2. In the case of a failing, incorrect, or belated self-delivery we shall be entitled to rescind the agreement.
3. Statutory rights of rescission shall remain unaffected thereby.
General terms and conditions for work and service contracts
For service contracts §§ 1 to 5, § 6 par. 2-8, § 7 in conjunction with § 6 par. 2-8 and §§ 9 to 10 plus additionally the terms in the following sections §§ 11 to 13 shall apply correspondingly.
§ 11 Acceptance, remuneration and terms of payment
The customer shall submit within five days following delivery a declaration of acceptance resp. a notice of defects. If the customer does not render any information regarding the work and services, these shall be deemed to be accepted after the end of the period, unless the defect was a defect which was not identifiable at the point of time of examining the goods.

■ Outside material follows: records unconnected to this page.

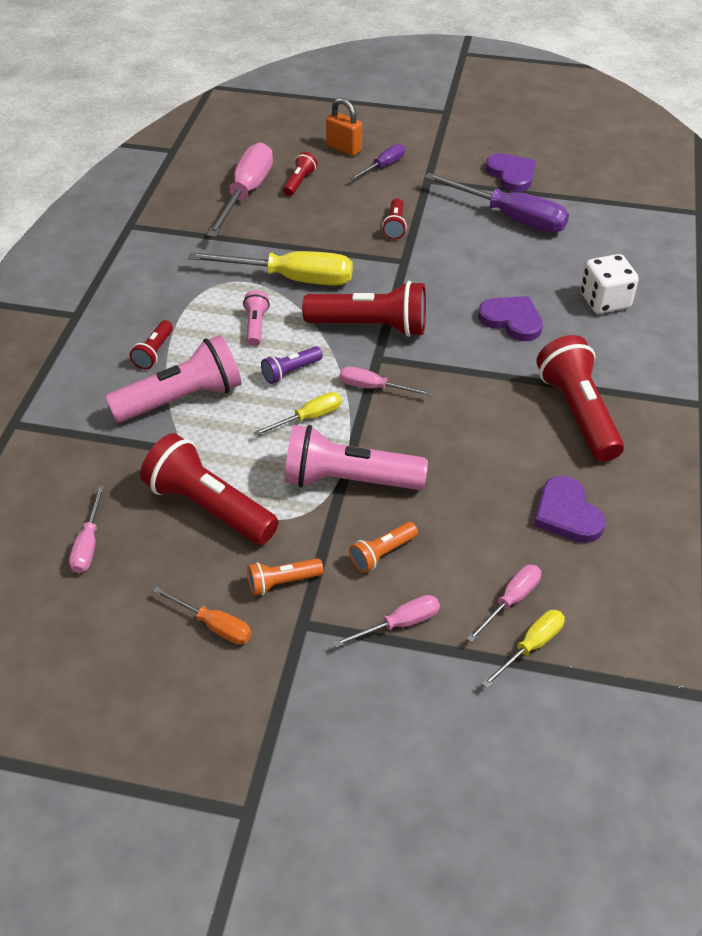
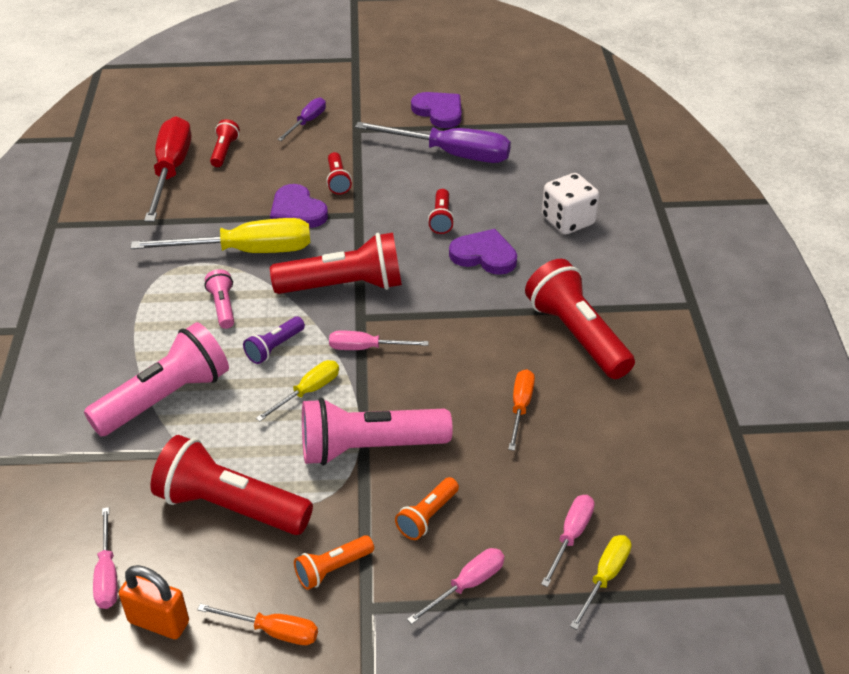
camera: 15 degrees left, 5 degrees down
(154, 352) = (120, 354): red flashlight -> red flashlight (441, 219)
(246, 193) = (171, 171): pink screwdriver -> red screwdriver
(344, 148) = (261, 110): orange padlock -> orange padlock (159, 622)
(501, 471) = (520, 407): none -> orange screwdriver
(566, 514) = (597, 437): purple heart -> purple heart (297, 211)

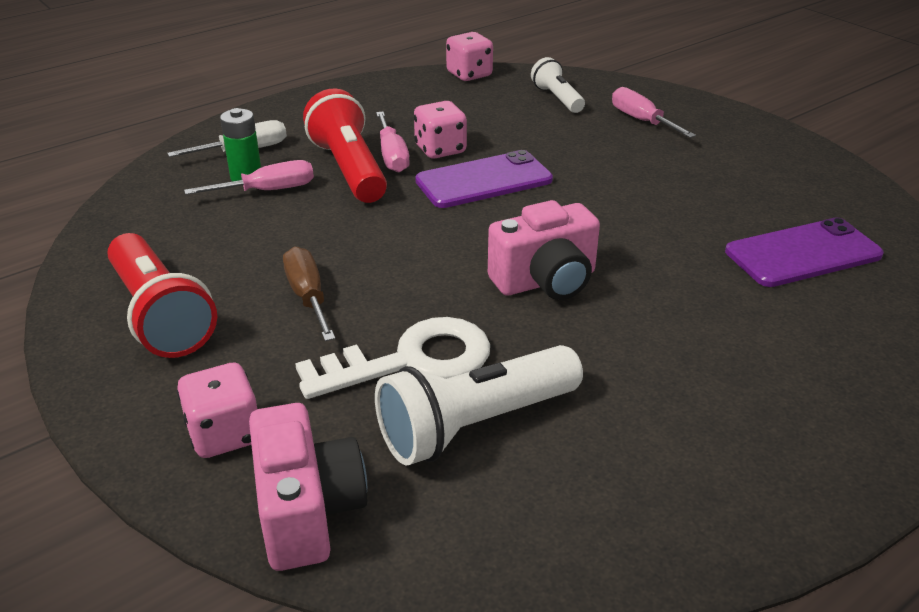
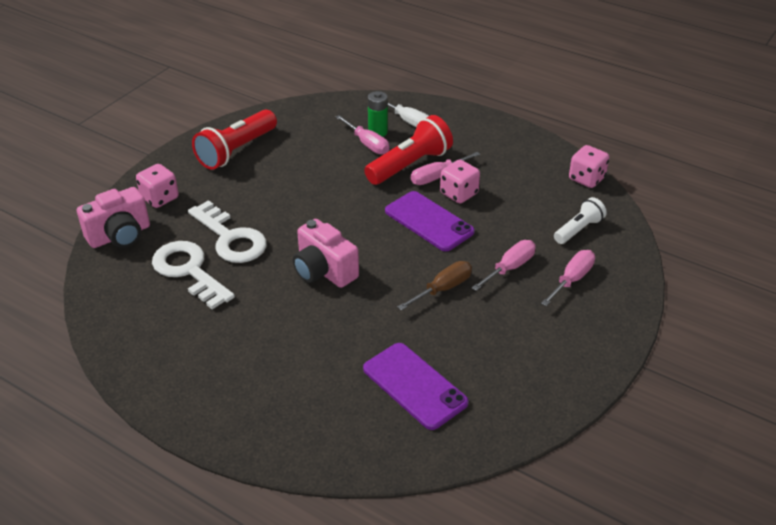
camera: 70 degrees right, 5 degrees up
(308, 297) = (271, 190): brown screwdriver -> brown screwdriver (443, 289)
(475, 425) = (188, 271): white flashlight -> white key
(605, 149) = (510, 268): none -> pink screwdriver

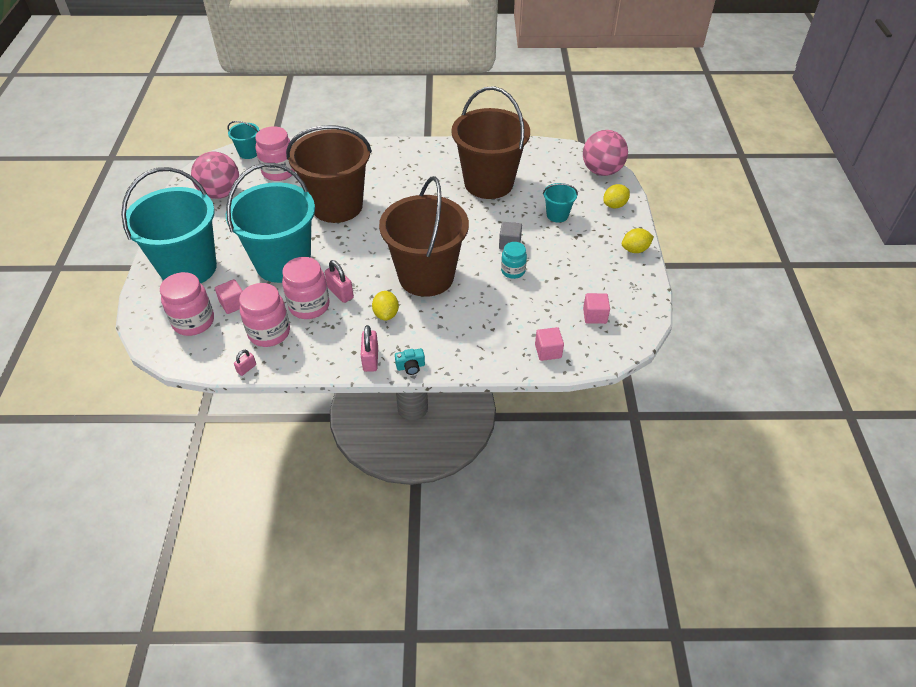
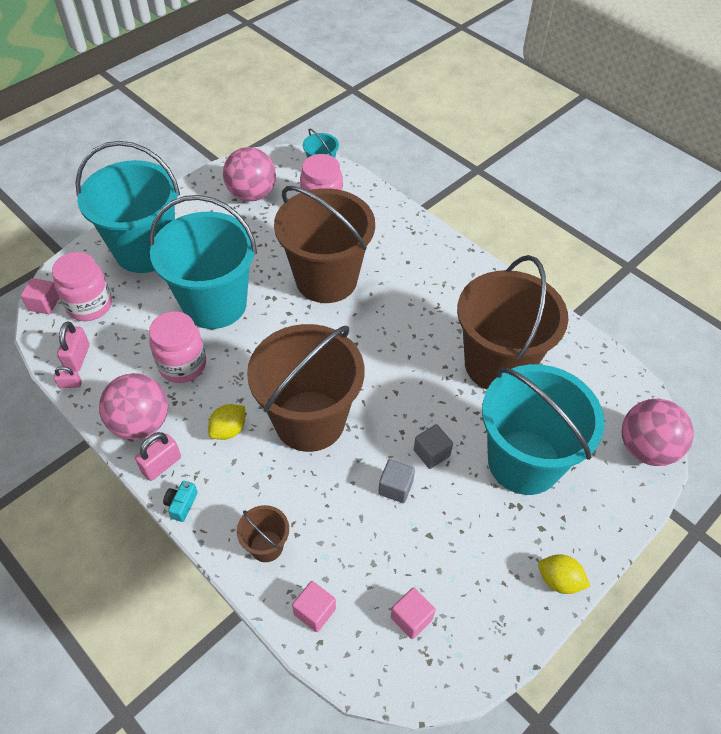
camera: 45 degrees right, 5 degrees up
(233, 304) = (134, 313): pink cube -> pink cube (44, 304)
(269, 332) = (124, 364): pink jar -> none
(326, 351) = (141, 423): none -> pink ball
(340, 293) = (221, 373): pink padlock -> pink padlock (78, 357)
(410, 366) = (181, 504): turquoise camera -> turquoise camera turned 75 degrees clockwise
(484, 346) = (266, 546): none -> brown bucket
(513, 271) = (395, 487): turquoise jar -> grey cube
(557, 215) = (524, 462): turquoise bucket -> turquoise bucket, size x2.35
(614, 205) = (606, 504): yellow lemon -> none

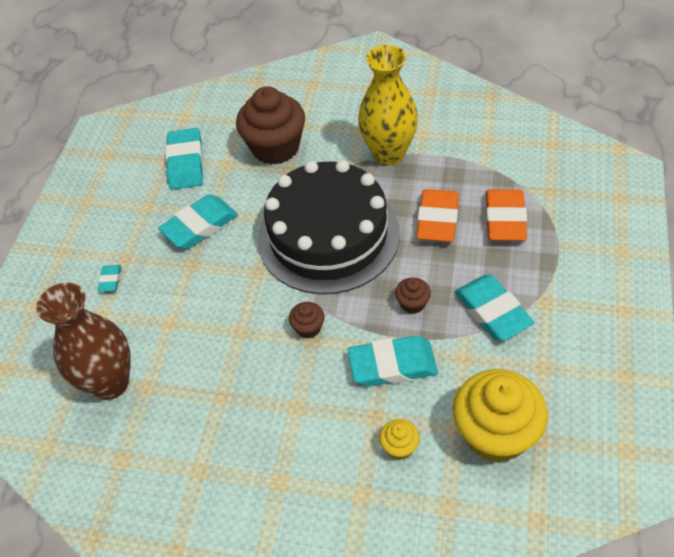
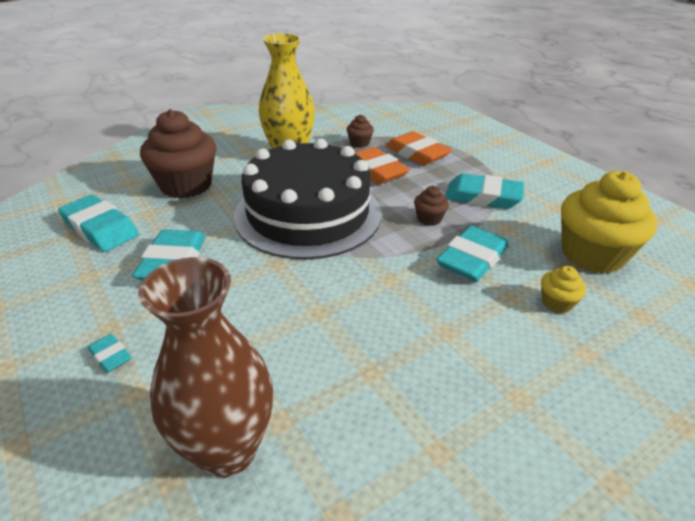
camera: 50 degrees left, 15 degrees down
(308, 328) = (376, 274): brown cupcake -> brown cupcake (359, 143)

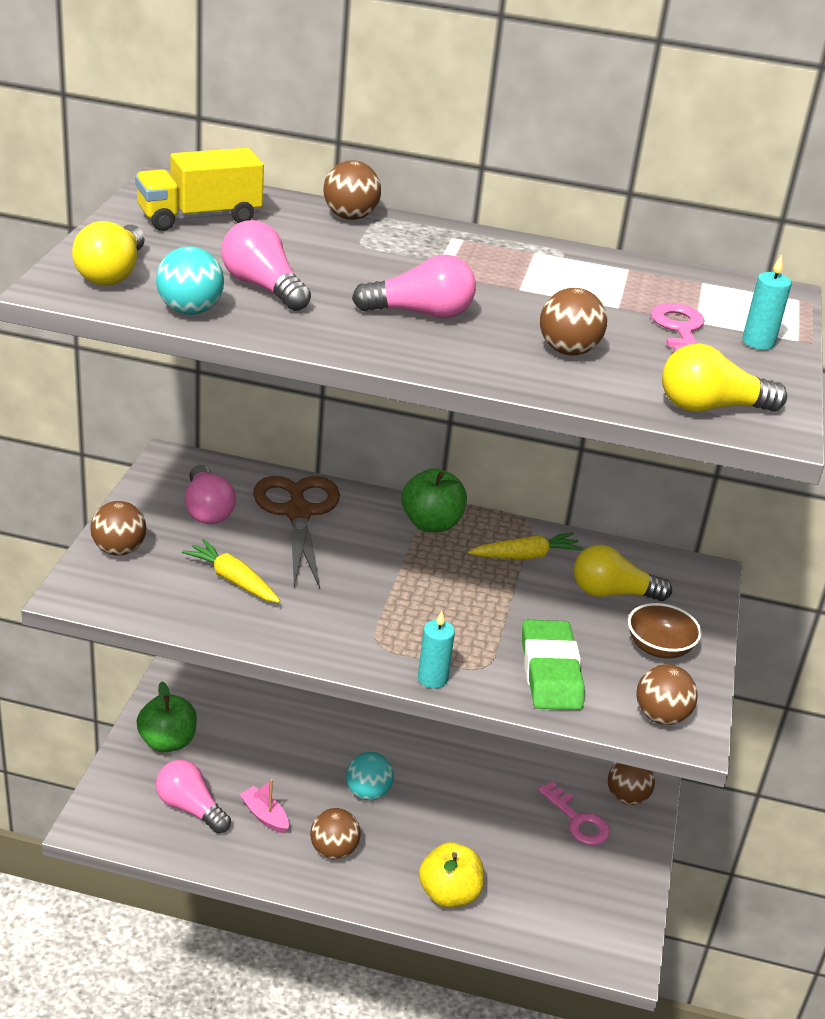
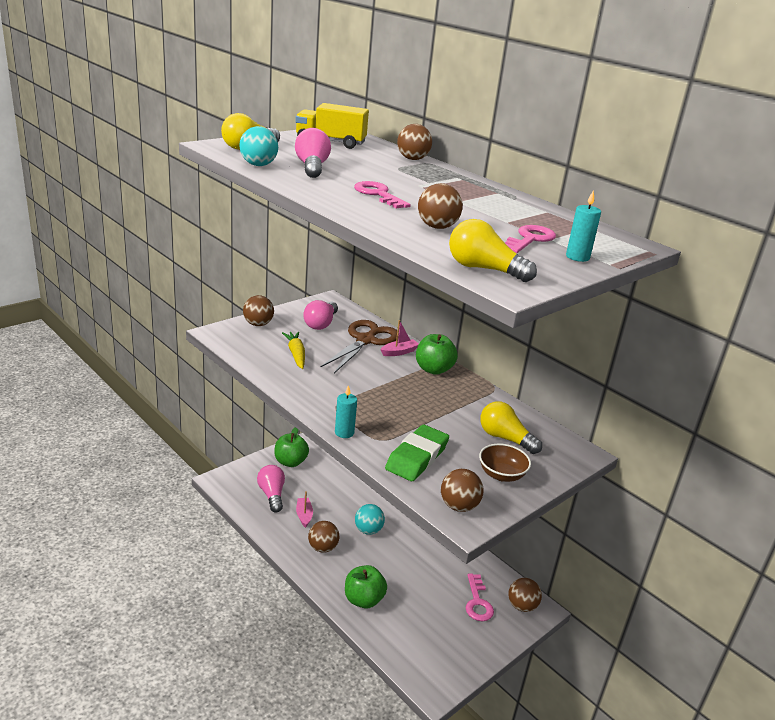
camera: 35 degrees right, 5 degrees down
(361, 514) = (399, 352): none -> pink boat
(420, 313) = (378, 194): pink light bulb -> pink key
(449, 894) = (363, 600): yellow apple -> green apple
(526, 556) = (472, 402): yellow carrot -> none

The total remuneration shall be due and payable within five days following acceptance, unless no other agreement was made. For completed performance parts an advance payment can be provided by us in the amount of the work rendered can be provided pursuant to statutory regulations.
§ 12 Warranty
Claims for warranty for defects shall become time-barred after the end of a 12-month period as of acceptance of the work and services, unless any longer period of limitation is coercively stipulated by law.
§ 13 Cancellation of the work and service contract
The rights to cancel the work and service contract shall depend on the statutory requirements.
General terms and conditions for services
For services §§ 1 to 5, § 6 par. 4-8, § 7 in conjunction with § 6 par. 4-8 and §§ 9 to 10 plus additionally the terms in the following section § 14 shall apply correspondingly.
§ 14 Termination of the service contract
If general services are deemed to be the subject matter of the agreement, each contracting part shall be entitled to regularly terminate this agreement observing a period of four weeks to the end of a calendar month without requiring the specification of reasons.
In such a case, we shall be authorised to bill any and all services rendered up to such a point of time and send an appropriate invoice to our customer. In the event of an all-inclusive remuneration the services rendered up to that point of time shall be invoiced proportionately.